# I am still alive :)



## vladimirb (Mar 31, 2008)

Hey guys, just want to jump quickly to say that I am still alive, but barely hehe
I had too much work in past 30 days and I am afraid I will be absent for a month more 
I have been part of this forum for two years by now [March 31Th was the date I registered myself here] and I want to thank you for all your help, effort and support that you gave me in the past two years 
I hope you didn't forgive me and don't worry, I will be back 
These two years I will never forget and I think I will be part of this for at least 10 years 
Take care all of you


----------



## WereBo (Apr 5, 2008)

And you are? :4-dontkno


:grin:

Sorry Vladimirb, just kidding - Hurry back and good luck with the extra work. We'll keep your chair warm for you :wink:


----------



## Wrench97 (May 10, 2008)

Good to hear an update someone was just asking about you


----------



## 2xg (Aug 5, 2009)

Glad to finally hear from you 'V', where have you been?

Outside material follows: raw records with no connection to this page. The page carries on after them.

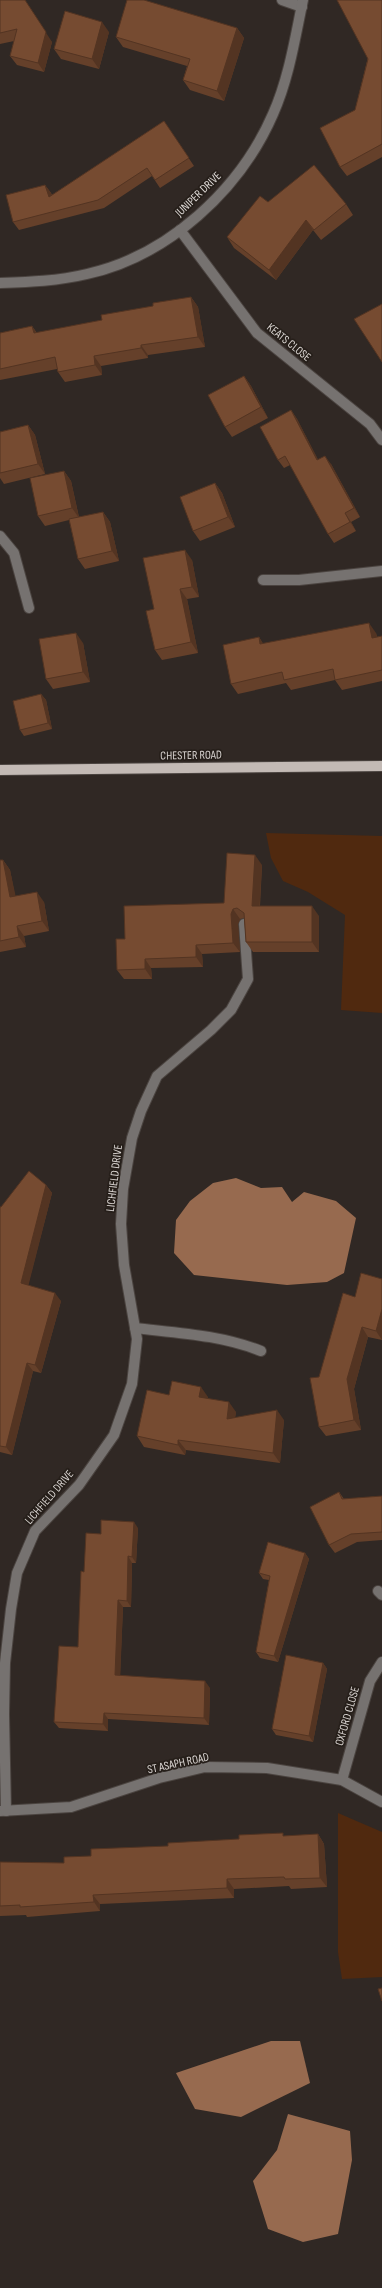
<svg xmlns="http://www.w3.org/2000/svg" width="382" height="2288" viewBox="0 0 382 2288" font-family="'Sofia Sans Condensed',sans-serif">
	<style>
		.green { fill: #50290f }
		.water { fill: #976a4f }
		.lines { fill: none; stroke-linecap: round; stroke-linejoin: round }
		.minor-casing { stroke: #4b4440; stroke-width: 12 }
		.major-casing { stroke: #4b4440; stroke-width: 12 }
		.minor { stroke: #767270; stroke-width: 10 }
		.major { stroke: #c3bab5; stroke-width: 10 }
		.wall { fill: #65402a }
		.shaded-wall { fill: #533422 }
		.building { fill: #764b31; stroke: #533422 }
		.labels { text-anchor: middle; stroke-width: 3.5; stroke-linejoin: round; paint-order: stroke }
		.street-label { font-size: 12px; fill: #dad5d2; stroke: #261f1a }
	</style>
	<rect width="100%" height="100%" fill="#302824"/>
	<g class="green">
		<polygon points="266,833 382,836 382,1013 341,1010 345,915 308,892 283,881 271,858"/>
		<polygon points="338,1813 382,1832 382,1977 342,1979 338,1952"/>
	</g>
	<g class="water">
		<polygon points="236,1178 261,1188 282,1187 292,1202 304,1192 336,1201 356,1218 344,1273 327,1282 287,1285 194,1275 174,1253 176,1220 190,1201 213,1183"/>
		<polygon points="271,2041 300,2041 310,2083 241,2117 195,2109 176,2073"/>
		<polygon points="288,2114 350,2131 352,2160 338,2234 303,2242 268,2229 253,2181 277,2150"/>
	</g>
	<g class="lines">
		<g class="minor-casing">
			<g id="minor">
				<polyline points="282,0 302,7"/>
				<polyline points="180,230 257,333 370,424 382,440"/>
				<path d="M0,283C29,282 58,281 87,274C168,256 240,190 273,114C289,78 295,38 303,0"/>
				<polyline points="0,536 14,553 29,608"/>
				<polyline points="263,580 299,580 382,571"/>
				<path d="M135,1328C178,1333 221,1335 261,1351"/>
				<polyline points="378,1591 382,1595"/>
				<polyline points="342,1780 370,1681 382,1662"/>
				<polyline points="0,1811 71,1807 159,1778 205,1767 267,1768 342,1780 382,1802"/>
				<polyline points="6,1811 4,1714 5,1663 11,1609 17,1573 35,1531 79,1485 114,1435 132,1384 137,1339 124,1265 121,1224 123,1189 132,1138 141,1111 157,1076 211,1030 231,1010 248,979 244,924"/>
			</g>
		</g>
		<g class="major-casing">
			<polyline id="major" points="0,770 382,766"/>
		</g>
		<use href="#minor" class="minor"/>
		<use href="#major" class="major"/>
	</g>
	<g class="wall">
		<polygon points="0,0 52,42 44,72 17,65 10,56 14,41 0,44"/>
		<polygon points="382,0 382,157 347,176 340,167 355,110"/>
		<polygon points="237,28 244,38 224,101 190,90 183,80 187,66 123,47 116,37"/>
		<polygon points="109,32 99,69 61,59 54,49"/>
		<polygon points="164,121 194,166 160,188 152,176 104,208 19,230 13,222 45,185 51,193 52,195"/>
		<polygon points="268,202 346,204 353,215 321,240 313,230 276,280 234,248 227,237"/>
		<polygon points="191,297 198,307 205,347 148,355 148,358 101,366 102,375 65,382 58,372 57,369 0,380 0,333 32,326 37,333 102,320 153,306"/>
		<polygon points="244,376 251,386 268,418 232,437 225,427"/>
		<polygon points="291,410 297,419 318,460 331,464 360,517 351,522 356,531 334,543 328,534 290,465 284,468 278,460"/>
		<polygon points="28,425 35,435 45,474 4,484 0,478 0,432"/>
		<polygon points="64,471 71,481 79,517 103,512 110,522 119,561 85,569 78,559 69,520 45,526 38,516"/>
		<polygon points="215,483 222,493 235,527 200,541 193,531"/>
		<polygon points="192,560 199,597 187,599 198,653 162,660 155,650 154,609"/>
		<polygon points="376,633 377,637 382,636 382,681 342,690 335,680 291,690 286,683 238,694 231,684 259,637 263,644"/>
		<polygon points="83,643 90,682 53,689 46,679"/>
		<polygon points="41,694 46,700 52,729 24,736 20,730"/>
		<polygon points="0,860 3,860 10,870 15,896 44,902 49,931 24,936 26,947 0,952"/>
		<polygon points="262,865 260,906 319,916 319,952 253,952 246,942 244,918 240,919 238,924 240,952 202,954 203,967 151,968 152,979 124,979 117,970 125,939 224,903"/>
		<polygon points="46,1185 52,1193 28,1285 61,1301 41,1373 33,1371 12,1455 0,1452 0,1454 0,1207"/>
		<polygon points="382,1279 382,1340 368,1337 354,1389 361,1430 326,1436 319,1427 319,1377 355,1297"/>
		<polygon points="169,1395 208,1397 208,1399 236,1412 235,1417 284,1420 280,1463 186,1450 185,1455 144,1447 137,1436"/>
		<polygon points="339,1492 344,1499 382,1496 382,1540 357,1542 335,1553 329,1545"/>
		<polygon points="138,1528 136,1563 132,1563 131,1607 123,1607 120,1675 210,1688 209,1725 108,1719 108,1731 59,1728 54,1722 78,1647 84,1572 101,1534"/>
		<polygon points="305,1553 309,1559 278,1662 260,1658 256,1652 269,1580 263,1579 259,1573"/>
		<polygon points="323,1663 327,1669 313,1742 276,1735 272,1729"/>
		<polygon points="318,1834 324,1844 327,1887 291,1889 289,1886 234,1889 234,1898 100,1904 100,1911 27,1917 26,1915 0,1916 0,1862 64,1863 91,1856 168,1846 239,1839"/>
	</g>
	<g class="shaded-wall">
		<polygon points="25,0 52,42 44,72 38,63"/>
		<polygon points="102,22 109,32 99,69 92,59"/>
		<polygon points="237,28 244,38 224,101 217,91"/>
		<polygon points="45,185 51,193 54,205 49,197"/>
		<polygon points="306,220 313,230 276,280 269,270"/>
		<polygon points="191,297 198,307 205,347 198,337"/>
		<polygon points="32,326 39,337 34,333"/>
		<polygon points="141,345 148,355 148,358 141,348"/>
		<polygon points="94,356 101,366 102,375 95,365"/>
		<polygon points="244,376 251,386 268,418 261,407"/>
		<polygon points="291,410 297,419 323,469 317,460"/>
		<polygon points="28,425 35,435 45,474 38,464"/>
		<polygon points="325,456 331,464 360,517 354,508"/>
		<polygon points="64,471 71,481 79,518 72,508"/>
		<polygon points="215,483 222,493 235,527 228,517"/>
		<polygon points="103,512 110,522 119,561 112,551"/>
		<polygon points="345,513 351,522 356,531 350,522"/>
		<polygon points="185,550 192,560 199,597 192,587"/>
		<polygon points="180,589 187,599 198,653 191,642"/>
		<polygon points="369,623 376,633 379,648 372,638"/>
		<polygon points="76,633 83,643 90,682 83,672"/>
		<polygon points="259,637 266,648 260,644"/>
		<polygon points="41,694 46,700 52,729 48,723"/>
		<polygon points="255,855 262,865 259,916 252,906"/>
		<polygon points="3,860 10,870 18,907 10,897"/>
		<polygon points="37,892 44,902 49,931 42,921"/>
		<polygon points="312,906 319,916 319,952 312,942"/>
		<polygon points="233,909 240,919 238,924 240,952 233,943 231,914"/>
		<polygon points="17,926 24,936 26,947 19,937"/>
		<polygon points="196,945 202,954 203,967 196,957"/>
		<polygon points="145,959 151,968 152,979 145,969"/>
		<polygon points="46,1185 52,1193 27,1291 21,1283"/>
		<polygon points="55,1293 61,1301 41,1373 35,1365"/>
		<polygon points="382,1309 382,1340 376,1331"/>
		<polygon points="362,1327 368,1337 354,1389 361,1430 354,1420 347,1379"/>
		<polygon points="27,1363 33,1371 12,1455 6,1447"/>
		<polygon points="201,1387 208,1397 206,1407 199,1397"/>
		<polygon points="229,1402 236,1412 234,1429 227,1419"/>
		<polygon points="277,1410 284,1420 280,1463 273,1453"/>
		<polygon points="178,1440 186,1450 185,1455 178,1445"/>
		<polygon points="134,1522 138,1528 136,1563 132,1557"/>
		<polygon points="305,1553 309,1559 278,1662 274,1656"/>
		<polygon points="128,1556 132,1563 131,1607 127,1601"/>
		<polygon points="118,1600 123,1607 120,1682 115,1675"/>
		<polygon points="323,1663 327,1669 313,1742 309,1736"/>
		<polygon points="205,1681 210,1688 209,1725 204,1718"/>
		<polygon points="104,1713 108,1719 108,1731 103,1724"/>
		<polygon points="318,1834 324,1844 327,1887 320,1878"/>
		<polygon points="227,1879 234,1889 234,1898 227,1888"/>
		<polygon points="93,1895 100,1904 100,1911 94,1902"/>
	</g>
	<g class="building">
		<polygon points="0,0 25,0 46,32 38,63 10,56 17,29 0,33"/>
		<polygon points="127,0 144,0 237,28 217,91 183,80 190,59 116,37"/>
		<polygon points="337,0 382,0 382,144 340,167 320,128 355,110 368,59"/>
		<polygon points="65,11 102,22 92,59 54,49"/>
		<polygon points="164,121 189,158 155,180 147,168 98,200 13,222 6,195 45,185 49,197"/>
		<polygon points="314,165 346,204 314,230 306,220 269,270 227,237 260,196 268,202"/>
		<polygon points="191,297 198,337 141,345 141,348 94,356 95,365 58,372 55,357 0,369 0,333 32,326 34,333 102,320 101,315 153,306 153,303"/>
		<polygon points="382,304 382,362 354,319"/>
		<polygon points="244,376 261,407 225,427 208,395"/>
		<polygon points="291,410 317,460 325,456 354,508 345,513 350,522 328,534 285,456 278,460 260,427"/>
		<polygon points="28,425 38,464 0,473 0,432"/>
		<polygon points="64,471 72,508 38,516 30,478"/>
		<polygon points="215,483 228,517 193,531 180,497"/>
		<polygon points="103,512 112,551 78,559 69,519"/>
		<polygon points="185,550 192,587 180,589 191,642 155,650 146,611 154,609 143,558"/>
		<polygon points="369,623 372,638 382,636 382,670 335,680 333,669 284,680 282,672 231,684 223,645 259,637 260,644"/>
		<polygon points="76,633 83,672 46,679 39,639"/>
		<polygon points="41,694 48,723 20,730 13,701"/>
		<polygon points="227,853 255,855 252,906 312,906 312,942 246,942 244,913 237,908 233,909 231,914 233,943 196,945 196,957 145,959 145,969 117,970 116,939 125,939 124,906 224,903"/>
		<polygon points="0,860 3,860 10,897 37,892 42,921 17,926 19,937 0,941"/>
		<polygon points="29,1171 46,1185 21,1283 55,1293 35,1365 27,1363 6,1447 0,1446 0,1207 1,1207"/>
		<polygon points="361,1273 382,1279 382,1309 376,1331 362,1327 347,1379 354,1420 319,1427 310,1378 319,1377 343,1293 355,1297"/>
		<polygon points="172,1381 201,1387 199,1397 229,1402 227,1419 277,1410 273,1453 178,1440 178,1445 137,1436 147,1390 169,1395"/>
		<polygon points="339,1492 342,1499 382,1496 382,1532 351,1534 329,1545 310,1507"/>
		<polygon points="101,1520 134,1522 132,1557 128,1556 127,1601 118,1600 115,1675 205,1681 204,1718 104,1713 103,1724 54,1722 59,1646 78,1647 81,1571 84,1572 86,1533 101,1534"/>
		<polygon points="268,1542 305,1553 274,1656 256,1652 270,1576 259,1573"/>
		<polygon points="286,1655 323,1663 309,1736 272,1729"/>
		<polygon points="283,1833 283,1836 318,1834 320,1878 285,1879 284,1877 227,1879 227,1888 93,1895 94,1902 20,1907 20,1905 0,1906 0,1862 64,1863 64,1857 91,1856 91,1849 168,1846 168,1843 239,1839 239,1835"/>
		<polygon points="382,1988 382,2001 378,1989"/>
	</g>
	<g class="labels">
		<g class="street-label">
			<text transform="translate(198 194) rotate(-44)" y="4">JUNIPER DRIVE</text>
			<text transform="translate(289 342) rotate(39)" y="4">KEATS CLOSE</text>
			<text transform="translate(191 755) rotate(-1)" y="4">CHESTER ROAD</text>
			<text transform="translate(114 1178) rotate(-83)" y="4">LICHFIELD DRIVE</text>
			<text transform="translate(49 1497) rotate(-49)" y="4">LICHFIELD DRIVE</text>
			<text transform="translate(347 1716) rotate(-74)" y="4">OXFORD CLOSE</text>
			<text transform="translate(178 1763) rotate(-12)" y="4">ST ASAPH ROAD</text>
		</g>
	</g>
</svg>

Now, get back to work! :laugh:


----------



## Mars30 (Feb 23, 2010)

Have a happy work Vladimir... Take care a lot and best of wishes for U.. I am hoping to see U back soon.. :wave::wave:


----------



## Dunedin (Jul 19, 2007)

> I hope you didn't forgive me and don't worry, I will be back


But we DID! :grin:

We didn`t forget you either
See you later vladimirb

.


----------



## McNinja (Jun 22, 2008)

Glad to hear that Vlad, its been a while since we've talked...


----------



## Done_Fishin (Oct 10, 2006)

Take care, work hard, 

we're making a mental note that you'll be working "extra hard" when you return, to make up :grin:


----------



## Glaswegian (Sep 16, 2005)

Hey Vlad - don't work too hard - we need you back here in good condition...:grin:


----------



## Redeye3323 (Sep 20, 2009)

Your work has to come first but don't worry, TSF will still have a place for you when you return :wave:


----------



## JohnthePilot (Mar 30, 2006)

Glad to hear you are OK.


----------



## tallin (Apr 26, 2008)

Come back when you can, that is all we want to happen.









Look after yourself too.


----------



## sandman55 (May 28, 2005)

Good to hear your still alive and breathing :grin:


----------



## 3daysjourney (Feb 24, 2010)

Pleasure to know.


----------



## sobeit (Nov 11, 2007)

this is for you

YouTube - Bee Gees - Stayin' Alive ( 1977 )


----------